Hi all,
I have one class extends MultipleOutputFormat as below,
public class MyMultipleTextOutputFormat<K, V> extends
MultipleOutputFormat<K, V> {
private TextOutputFormat<K, V> theTextOutputFormat = null;
@Override
protected RecordWriter<K, V> getBaseRecordWriter(FileSystem fs,
JobConf job, String name, Progressable arg3) throws
IOException {
if (theTextOutputFormat == null) {
theTextOutputFormat = new TextOutputFormat<K, V>();
}
return theTextOutputFormat.getRecordWriter(fs, job, name, arg3);
}
@Override
protected String generateFileNameForKeyValue(K key, V value, String
name) {
return name + "_" + key.toString();
}
}
also conf.setOutputFormat(MultipleTextOutputFormat2.class) in my job
configuration. but when the program run, error print as follow:
09/02/25 10:22:32 INFO mapred.JobClient: Task Id :
attempt_200902250959_0002_r_000001_0, Status : FAILED
java.io.IOException: Could not read from stream
at
org.apache.hadoop.net.SocketInputStream.read(SocketInputStream.java:119)
at java.io.DataInputStream.readByte(DataInputStream.java:248)
at org.apache.hadoop.io.WritableUtils.readVLong(WritableUtils.java:325)
at org.apache.hadoop.io.WritableUtils.readVInt(WritableUtils.java:346)
at org.apache.hadoop.io.Text.readString(Text.java:400)
at
org.apache.hadoop.hdfs.DFSClient$DFSOutputStream.createBlockOutputStream(DFSClient.java:2779)
at
org.apache.hadoop.hdfs.DFSClient$DFSOutputStream.nextBlockOutputStream(DFSClient.java:2704)
at
org.apache.hadoop.hdfs.DFSClient$DFSOutputStream.access$2000(DFSClient.java:1997)
at
org.apache.hadoop.hdfs.DFSClient$DFSOutputStream$DataStreamer.run(DFSClient.java:2183)
09/02/25 10:22:42 INFO mapred.JobClient: map 100% reduce 69%
09/02/25 10:22:55 INFO mapred.JobClient: map 100% reduce 0%
09/02/25 10:22:55 INFO mapred.JobClient: Task Id :
attempt_200902250959_0002_r_000000_1, Status : FAILED
org.apache.hadoop.ipc.RemoteException: java.io.IOException: File
/user/qiang/output/_temporary/_attempt_200902250959_0002_r_000000_1/part-00000_t0x5y3
could only be replicated to 0 nodes, instead of 1
at
org.apache.hadoop.hdfs.server.namenode.FSNamesystem.getAdditionalBlock(FSNamesystem.java:1270)
at
org.apache.hadoop.hdfs.server.namenode.NameNode.addBlock(NameNode.java:351)

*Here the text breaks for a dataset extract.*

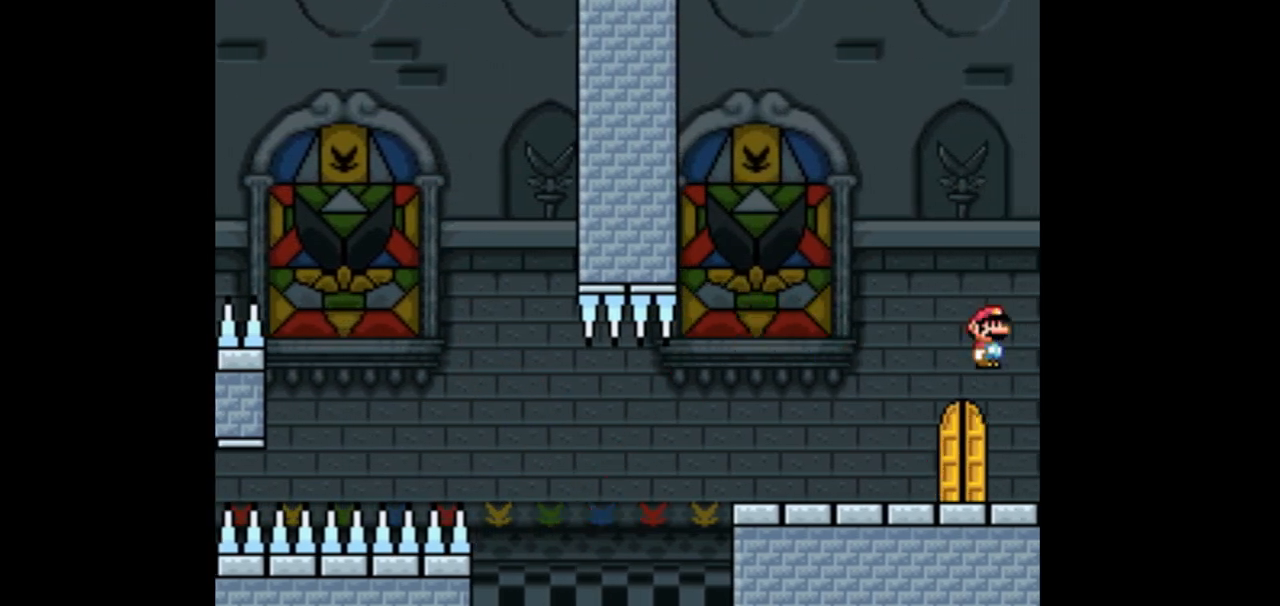
{"buttons": ["Y", "DPAD_LEFT"], "events": [[33, "X", "up"], [133, "Y", "down"]]}
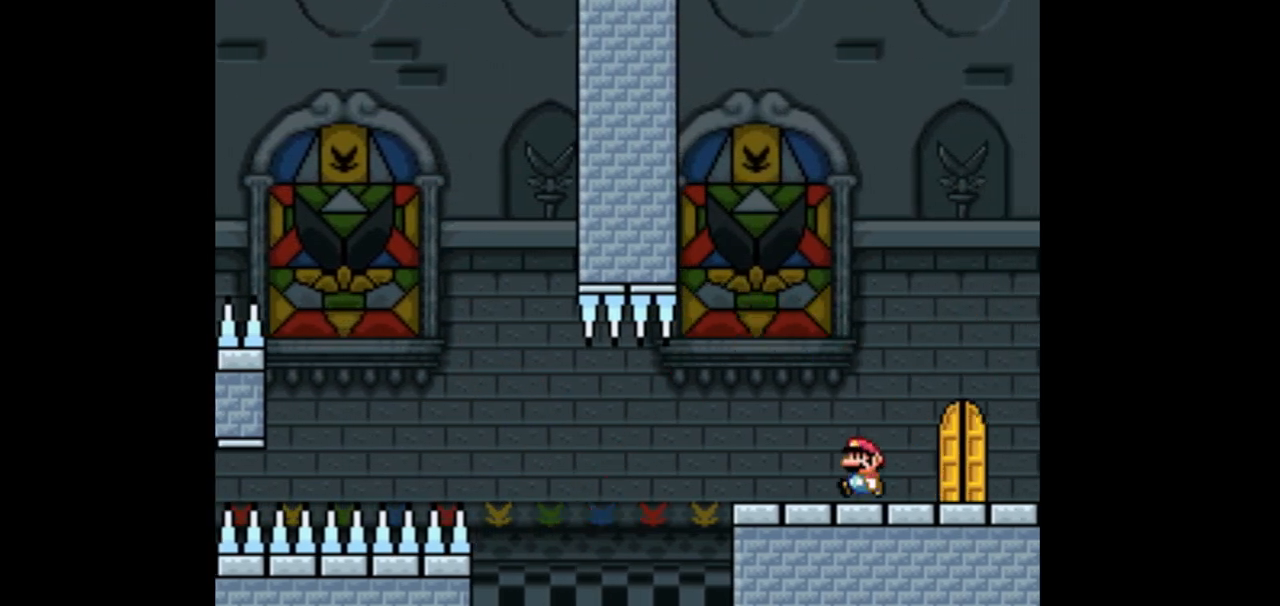
{"buttons": ["B", "Y", "DPAD_RIGHT"], "events": [[100, "B", "down"], [200, "DPAD_LEFT", "up"], [267, "DPAD_RIGHT", "down"]]}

at sun.reflect.GeneratedMethodAccessor5.invoke(Unknown Source)
at
sun.reflect.DelegatingMethodAccessorImpl.invoke(DelegatingMethodAccessorImpl.java:25)

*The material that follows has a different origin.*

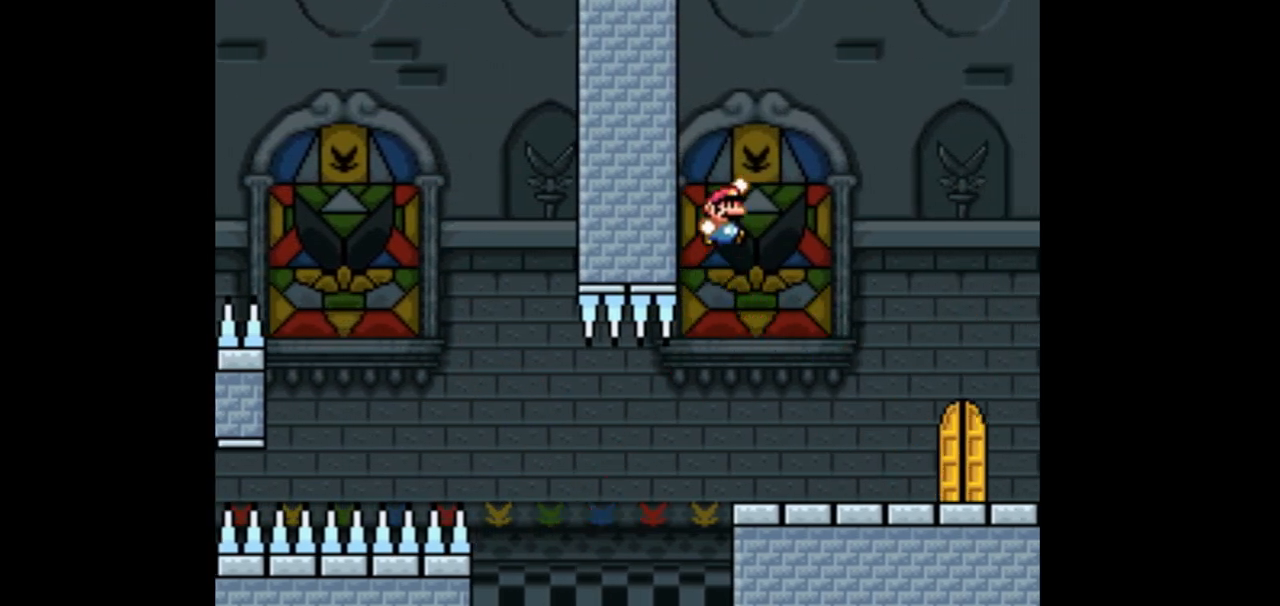
{"buttons": ["B", "Y", "DPAD_LEFT"], "events": [[33, "DPAD_RIGHT", "up"], [100, "B", "up"], [467, "DPAD_LEFT", "down"], [500, "B", "down"]]}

at java.lang.reflect.Method.invoke(Method.java:597)
at org.apache.hadoop.ipc.RPC$Server.call(RPC.java:452)
at org.apache.hadoop.ipc.Server$Handler.run(Server.java:892)
at org.apache.hadoop.ipc.Client.call(Client.java:696)
at org.apache.hadoop.ipc.RPC$Invoker.invoke(RPC.java:216)
at $Proxy1.addBlock(Unknown Source)
at sun.reflect.NativeMethodAccessorImpl.invoke0(Native Method)
at
sun.reflect.NativeMethodAccessorImpl.invoke(NativeMethodAccessorImpl.java:39)
at
sun.reflect.DelegatingMethodAccessorImpl.invoke(DelegatingMethodAccessorImpl.java:25)
at java.lang.reflect.Method.invoke(Method.java:597)
at
org.apache.hadoop.io.retry.RetryInvocationHandler.invokeMethod(RetryInvocationHandler.java:82)
at
org.apache.hadoop.io.retry.RetryInvocationHandler.invoke(RetryInvocationHandler.java:59)
at $Proxy1.addBlock(Unknown Source)
at
org.apache.hadoop.hdfs.DFSClient$DFSOutputStream.locateFollowingBlock(DFSClient.java:2815)
at
org.apache.hadoop.hdfs.DFSClient$DFSOutputStream.nextBlockOutputStream(DFSClient.java:2697)
at
org.apache.hadoop.hdfs.DFSClient$DFSOutputStream.access$2000(DFSClient.java:1997)
at
org.apache.hadoop.hdfs.DFSClient$DFSOutputStream$DataStreamer.run(DFSClient.java:2183)
Of course the program run successfully without MyMultipleOutputFormat.
who can help me solve this problem?
Thanks.
yours, Qiang